- **Exercise**: Only a number is wanted here: the count of lines in the data below where the string "dalam" occurs.

(Items from a data source)
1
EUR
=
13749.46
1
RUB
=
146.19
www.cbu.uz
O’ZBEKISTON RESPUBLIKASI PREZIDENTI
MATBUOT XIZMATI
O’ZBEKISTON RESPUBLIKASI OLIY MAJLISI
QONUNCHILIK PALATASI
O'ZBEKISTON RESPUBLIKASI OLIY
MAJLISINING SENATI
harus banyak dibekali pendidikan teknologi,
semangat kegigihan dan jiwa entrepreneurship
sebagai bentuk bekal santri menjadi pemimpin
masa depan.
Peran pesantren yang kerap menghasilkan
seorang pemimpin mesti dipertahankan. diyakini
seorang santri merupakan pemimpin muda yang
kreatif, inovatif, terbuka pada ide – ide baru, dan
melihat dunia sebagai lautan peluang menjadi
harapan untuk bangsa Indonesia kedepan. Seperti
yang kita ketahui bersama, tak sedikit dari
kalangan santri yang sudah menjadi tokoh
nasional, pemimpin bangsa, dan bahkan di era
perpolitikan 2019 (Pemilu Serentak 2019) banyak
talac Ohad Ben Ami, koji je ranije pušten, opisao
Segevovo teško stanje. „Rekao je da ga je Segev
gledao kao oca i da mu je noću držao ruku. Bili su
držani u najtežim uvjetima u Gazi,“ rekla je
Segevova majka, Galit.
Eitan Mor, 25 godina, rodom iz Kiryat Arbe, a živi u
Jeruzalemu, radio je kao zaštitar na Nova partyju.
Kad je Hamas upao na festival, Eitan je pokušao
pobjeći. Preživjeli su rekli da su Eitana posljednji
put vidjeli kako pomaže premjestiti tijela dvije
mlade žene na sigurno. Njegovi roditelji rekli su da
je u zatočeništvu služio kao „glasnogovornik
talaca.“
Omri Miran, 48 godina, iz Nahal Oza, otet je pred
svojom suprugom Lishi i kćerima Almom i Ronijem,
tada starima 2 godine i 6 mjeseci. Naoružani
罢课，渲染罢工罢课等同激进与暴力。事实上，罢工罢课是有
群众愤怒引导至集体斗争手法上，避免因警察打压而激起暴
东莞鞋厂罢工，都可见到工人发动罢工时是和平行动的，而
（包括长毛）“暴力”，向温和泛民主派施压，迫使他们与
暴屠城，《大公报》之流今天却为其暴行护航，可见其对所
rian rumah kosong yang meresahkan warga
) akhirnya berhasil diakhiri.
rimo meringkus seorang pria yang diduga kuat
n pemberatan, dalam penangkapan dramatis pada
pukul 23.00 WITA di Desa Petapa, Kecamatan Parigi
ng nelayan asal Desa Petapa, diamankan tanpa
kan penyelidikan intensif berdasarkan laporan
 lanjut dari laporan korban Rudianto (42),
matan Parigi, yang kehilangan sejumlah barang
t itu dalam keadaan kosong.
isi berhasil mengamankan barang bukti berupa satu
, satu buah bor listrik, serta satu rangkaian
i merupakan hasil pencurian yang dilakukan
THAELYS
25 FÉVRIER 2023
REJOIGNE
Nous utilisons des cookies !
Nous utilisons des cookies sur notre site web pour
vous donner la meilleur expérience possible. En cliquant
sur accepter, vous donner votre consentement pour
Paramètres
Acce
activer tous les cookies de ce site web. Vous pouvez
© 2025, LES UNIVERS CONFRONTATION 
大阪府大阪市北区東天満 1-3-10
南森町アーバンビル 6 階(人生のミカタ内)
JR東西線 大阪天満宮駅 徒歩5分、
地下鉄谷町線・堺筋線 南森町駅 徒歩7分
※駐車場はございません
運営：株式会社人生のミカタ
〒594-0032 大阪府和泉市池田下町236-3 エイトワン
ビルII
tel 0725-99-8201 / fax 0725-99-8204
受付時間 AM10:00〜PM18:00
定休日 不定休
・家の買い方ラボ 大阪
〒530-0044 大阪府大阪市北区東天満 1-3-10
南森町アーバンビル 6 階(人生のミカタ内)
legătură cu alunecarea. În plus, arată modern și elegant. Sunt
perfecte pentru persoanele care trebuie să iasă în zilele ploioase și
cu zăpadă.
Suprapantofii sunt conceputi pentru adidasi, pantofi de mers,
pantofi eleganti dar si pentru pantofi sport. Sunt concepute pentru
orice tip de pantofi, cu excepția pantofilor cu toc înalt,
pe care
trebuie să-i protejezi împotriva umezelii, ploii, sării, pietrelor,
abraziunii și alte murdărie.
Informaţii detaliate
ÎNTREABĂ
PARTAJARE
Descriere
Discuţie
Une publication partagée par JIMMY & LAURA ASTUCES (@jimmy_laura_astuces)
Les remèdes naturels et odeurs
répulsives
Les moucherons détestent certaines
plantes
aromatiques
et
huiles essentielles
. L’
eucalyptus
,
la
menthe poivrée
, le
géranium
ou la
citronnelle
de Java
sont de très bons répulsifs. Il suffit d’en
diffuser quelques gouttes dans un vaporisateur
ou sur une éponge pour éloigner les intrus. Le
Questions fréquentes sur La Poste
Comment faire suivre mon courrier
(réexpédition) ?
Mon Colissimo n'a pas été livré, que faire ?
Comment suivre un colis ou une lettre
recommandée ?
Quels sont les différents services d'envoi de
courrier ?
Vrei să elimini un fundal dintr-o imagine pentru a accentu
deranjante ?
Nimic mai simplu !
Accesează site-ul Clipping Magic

- **Answer for this exercise**: 2